I watched $40 disappear in one evening.

Not on hosting. Not on a SaaS tool. On a single LLM chain that got stuck in a loop, calling itself over and over while I stared at a terminal that told me nothing. No trace. No cost breakdown. No way to see which step failed or why. Just a growing bill and a black box.

I closed the terminal. Not in frustration — in decision. I'm going to build the thing that would have saved me tonight.

That thing became Binex — an open-source runtime for AI agent pipelines. You define your workflow as a DAG in YAML, and Binex runs it with full visibility: per-node cost tracking, artifact lineage, trace replay, conditional branching, and a web UI that shows you exactly what each agent did, what it cost, and where it broke. The "debugger for LLM workflows" I wished I had that evening.

Binex Web UI Debug — failed run with RateLimitError, node-by-node error inspection

Ten days later (~6-8 hours/day), that thing had a name — Binex — 2,393 passing tests, 96% coverage, and a 19-page Web UI. Built with the same technology that burned me: LLMs.

Someone on Reddit asked me HOW I steered the LLMs to produce something functional. Fair question. Here's the actual process — the parts that worked, the parts that didn't, and the specific tools I used.

TL;DR: Spec-driven development + living context file + architecture debates + structured QA + domain-specific skills + parallel agents. 60 design docs and 200+ spec files written before code. 16 features in 10 days. Total LLM cost: ~$30-40.

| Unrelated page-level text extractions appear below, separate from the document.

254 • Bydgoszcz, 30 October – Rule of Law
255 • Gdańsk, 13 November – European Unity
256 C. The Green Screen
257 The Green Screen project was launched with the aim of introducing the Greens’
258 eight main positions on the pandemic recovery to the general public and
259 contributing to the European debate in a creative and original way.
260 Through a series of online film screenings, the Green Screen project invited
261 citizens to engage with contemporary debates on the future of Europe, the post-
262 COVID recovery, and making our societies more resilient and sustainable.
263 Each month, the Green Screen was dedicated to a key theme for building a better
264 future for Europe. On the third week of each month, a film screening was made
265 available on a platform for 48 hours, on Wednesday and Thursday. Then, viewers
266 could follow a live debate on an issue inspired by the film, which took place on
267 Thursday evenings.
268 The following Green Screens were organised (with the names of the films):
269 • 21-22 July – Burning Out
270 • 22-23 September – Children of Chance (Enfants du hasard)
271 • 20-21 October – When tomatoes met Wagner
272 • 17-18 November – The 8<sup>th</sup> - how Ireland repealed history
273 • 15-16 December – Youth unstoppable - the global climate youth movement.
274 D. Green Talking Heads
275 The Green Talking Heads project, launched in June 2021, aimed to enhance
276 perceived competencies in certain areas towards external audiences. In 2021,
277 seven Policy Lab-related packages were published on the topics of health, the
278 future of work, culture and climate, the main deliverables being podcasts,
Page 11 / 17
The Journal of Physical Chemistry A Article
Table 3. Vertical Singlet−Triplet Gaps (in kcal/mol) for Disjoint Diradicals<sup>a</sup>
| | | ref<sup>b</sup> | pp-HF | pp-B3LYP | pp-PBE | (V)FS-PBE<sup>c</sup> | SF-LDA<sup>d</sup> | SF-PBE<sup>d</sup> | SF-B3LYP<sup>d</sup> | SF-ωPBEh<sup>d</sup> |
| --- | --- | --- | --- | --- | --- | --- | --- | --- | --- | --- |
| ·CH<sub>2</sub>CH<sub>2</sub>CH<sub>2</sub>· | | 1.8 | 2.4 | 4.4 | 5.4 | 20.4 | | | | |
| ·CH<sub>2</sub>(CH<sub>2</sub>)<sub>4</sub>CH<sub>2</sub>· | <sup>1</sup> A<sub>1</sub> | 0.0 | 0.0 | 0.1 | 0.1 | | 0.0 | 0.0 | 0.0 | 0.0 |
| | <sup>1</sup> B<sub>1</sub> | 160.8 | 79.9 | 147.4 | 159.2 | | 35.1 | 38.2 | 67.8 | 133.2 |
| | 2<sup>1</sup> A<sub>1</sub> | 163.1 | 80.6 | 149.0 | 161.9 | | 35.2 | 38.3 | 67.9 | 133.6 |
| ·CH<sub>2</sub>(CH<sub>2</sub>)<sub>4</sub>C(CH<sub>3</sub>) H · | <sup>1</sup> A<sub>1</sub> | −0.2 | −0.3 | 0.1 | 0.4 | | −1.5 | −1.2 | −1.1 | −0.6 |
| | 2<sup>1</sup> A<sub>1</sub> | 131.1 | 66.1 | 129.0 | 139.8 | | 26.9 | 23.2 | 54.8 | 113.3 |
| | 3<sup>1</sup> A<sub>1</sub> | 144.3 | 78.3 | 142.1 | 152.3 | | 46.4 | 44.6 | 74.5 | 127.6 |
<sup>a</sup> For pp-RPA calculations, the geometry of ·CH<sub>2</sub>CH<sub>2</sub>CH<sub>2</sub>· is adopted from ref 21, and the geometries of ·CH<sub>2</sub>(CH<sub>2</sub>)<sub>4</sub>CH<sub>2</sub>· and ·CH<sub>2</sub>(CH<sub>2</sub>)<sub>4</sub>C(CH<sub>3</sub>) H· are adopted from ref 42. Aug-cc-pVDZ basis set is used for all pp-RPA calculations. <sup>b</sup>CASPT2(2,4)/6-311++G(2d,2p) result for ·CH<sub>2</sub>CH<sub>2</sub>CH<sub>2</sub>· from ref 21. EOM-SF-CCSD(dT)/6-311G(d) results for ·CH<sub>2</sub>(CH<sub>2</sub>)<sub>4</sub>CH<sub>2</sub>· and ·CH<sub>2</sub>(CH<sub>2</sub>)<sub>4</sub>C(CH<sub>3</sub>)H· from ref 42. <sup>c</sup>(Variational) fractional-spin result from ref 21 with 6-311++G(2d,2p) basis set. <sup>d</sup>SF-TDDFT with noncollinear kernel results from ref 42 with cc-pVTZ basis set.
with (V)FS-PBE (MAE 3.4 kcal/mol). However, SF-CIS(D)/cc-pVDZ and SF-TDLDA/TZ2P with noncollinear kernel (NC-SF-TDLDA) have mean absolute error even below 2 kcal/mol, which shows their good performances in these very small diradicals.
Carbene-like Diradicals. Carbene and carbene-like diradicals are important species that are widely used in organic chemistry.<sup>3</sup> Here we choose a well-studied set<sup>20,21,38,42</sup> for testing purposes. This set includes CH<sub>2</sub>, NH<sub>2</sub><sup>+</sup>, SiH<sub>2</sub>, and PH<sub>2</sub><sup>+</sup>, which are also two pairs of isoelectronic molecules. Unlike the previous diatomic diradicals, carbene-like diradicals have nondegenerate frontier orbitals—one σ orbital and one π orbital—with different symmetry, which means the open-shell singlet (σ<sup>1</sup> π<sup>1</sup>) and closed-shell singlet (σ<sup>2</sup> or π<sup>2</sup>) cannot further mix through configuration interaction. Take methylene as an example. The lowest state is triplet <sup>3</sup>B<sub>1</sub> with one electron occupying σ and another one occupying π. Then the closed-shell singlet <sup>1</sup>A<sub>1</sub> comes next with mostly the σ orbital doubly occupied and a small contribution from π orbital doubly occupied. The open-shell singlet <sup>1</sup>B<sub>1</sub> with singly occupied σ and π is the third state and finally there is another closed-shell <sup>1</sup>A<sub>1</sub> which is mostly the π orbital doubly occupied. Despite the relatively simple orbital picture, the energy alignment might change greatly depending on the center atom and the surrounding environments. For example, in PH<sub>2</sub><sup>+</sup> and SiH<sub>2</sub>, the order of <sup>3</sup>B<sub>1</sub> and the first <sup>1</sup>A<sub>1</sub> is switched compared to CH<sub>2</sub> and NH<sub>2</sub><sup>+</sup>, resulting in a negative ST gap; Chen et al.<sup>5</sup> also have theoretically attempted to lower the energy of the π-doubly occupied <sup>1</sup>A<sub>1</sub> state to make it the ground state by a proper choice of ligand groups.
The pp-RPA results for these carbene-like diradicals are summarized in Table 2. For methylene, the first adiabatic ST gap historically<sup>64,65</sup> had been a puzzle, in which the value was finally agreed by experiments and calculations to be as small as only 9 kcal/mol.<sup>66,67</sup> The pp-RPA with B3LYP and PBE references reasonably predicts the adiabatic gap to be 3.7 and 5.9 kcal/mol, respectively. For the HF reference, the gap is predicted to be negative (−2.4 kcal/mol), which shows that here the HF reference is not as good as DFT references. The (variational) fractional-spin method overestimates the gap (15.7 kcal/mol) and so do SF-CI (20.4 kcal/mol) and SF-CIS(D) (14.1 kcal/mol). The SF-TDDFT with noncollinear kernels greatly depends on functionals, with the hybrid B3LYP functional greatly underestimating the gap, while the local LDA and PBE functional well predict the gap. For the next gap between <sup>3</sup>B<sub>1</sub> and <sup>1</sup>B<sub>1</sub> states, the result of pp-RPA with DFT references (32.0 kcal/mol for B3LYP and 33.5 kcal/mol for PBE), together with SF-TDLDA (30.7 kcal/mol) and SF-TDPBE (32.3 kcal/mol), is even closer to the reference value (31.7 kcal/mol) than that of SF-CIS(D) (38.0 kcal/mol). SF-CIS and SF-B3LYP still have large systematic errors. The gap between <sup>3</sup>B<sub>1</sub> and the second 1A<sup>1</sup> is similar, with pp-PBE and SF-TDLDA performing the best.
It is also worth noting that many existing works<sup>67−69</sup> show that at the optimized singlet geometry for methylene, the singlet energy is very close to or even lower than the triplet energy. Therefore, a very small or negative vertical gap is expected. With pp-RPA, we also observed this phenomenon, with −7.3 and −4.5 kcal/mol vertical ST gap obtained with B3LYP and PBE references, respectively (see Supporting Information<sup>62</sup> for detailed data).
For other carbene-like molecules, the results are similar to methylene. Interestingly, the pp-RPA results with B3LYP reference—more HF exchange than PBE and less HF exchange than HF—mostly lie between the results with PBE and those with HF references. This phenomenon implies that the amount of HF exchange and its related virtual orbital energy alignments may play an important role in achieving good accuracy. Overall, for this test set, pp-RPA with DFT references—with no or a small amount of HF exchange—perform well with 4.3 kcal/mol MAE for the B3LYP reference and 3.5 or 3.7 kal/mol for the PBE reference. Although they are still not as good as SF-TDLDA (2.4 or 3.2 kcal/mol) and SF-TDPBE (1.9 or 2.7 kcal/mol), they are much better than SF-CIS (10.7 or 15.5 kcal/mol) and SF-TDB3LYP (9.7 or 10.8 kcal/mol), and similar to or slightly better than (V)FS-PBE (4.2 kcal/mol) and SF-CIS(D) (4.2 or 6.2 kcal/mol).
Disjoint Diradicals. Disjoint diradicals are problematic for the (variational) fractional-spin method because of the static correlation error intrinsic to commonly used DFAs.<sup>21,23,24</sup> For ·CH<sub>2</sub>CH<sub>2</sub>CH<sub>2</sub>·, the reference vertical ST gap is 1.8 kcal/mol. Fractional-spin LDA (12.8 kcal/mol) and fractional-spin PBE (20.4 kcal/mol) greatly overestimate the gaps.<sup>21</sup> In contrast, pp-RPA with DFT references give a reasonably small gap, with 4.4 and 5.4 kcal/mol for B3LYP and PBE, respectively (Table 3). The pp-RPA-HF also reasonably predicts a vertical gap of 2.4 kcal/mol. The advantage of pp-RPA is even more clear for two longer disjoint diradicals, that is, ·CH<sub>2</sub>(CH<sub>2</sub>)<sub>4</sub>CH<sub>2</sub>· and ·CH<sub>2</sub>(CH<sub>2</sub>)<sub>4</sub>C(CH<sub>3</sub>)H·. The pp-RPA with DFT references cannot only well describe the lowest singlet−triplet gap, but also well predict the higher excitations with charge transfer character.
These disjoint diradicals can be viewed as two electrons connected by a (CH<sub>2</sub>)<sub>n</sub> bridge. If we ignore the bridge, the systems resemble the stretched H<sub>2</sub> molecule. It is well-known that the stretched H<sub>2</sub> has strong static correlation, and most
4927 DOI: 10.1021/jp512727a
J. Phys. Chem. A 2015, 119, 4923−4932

About me: Senior engineer, 8+ years. Automation infrastructure, internal dev tools, CI/CD pipelines, QA automation team lead. I know what production-grade tooling looks like — that matters, because the LLM doesn't always.


1. Spec-Driven Development (the non-negotiable)

From day one, every feature started with specs, not code. I'd seen enough chaotic LLM output to know that "build me X" produces confident garbage.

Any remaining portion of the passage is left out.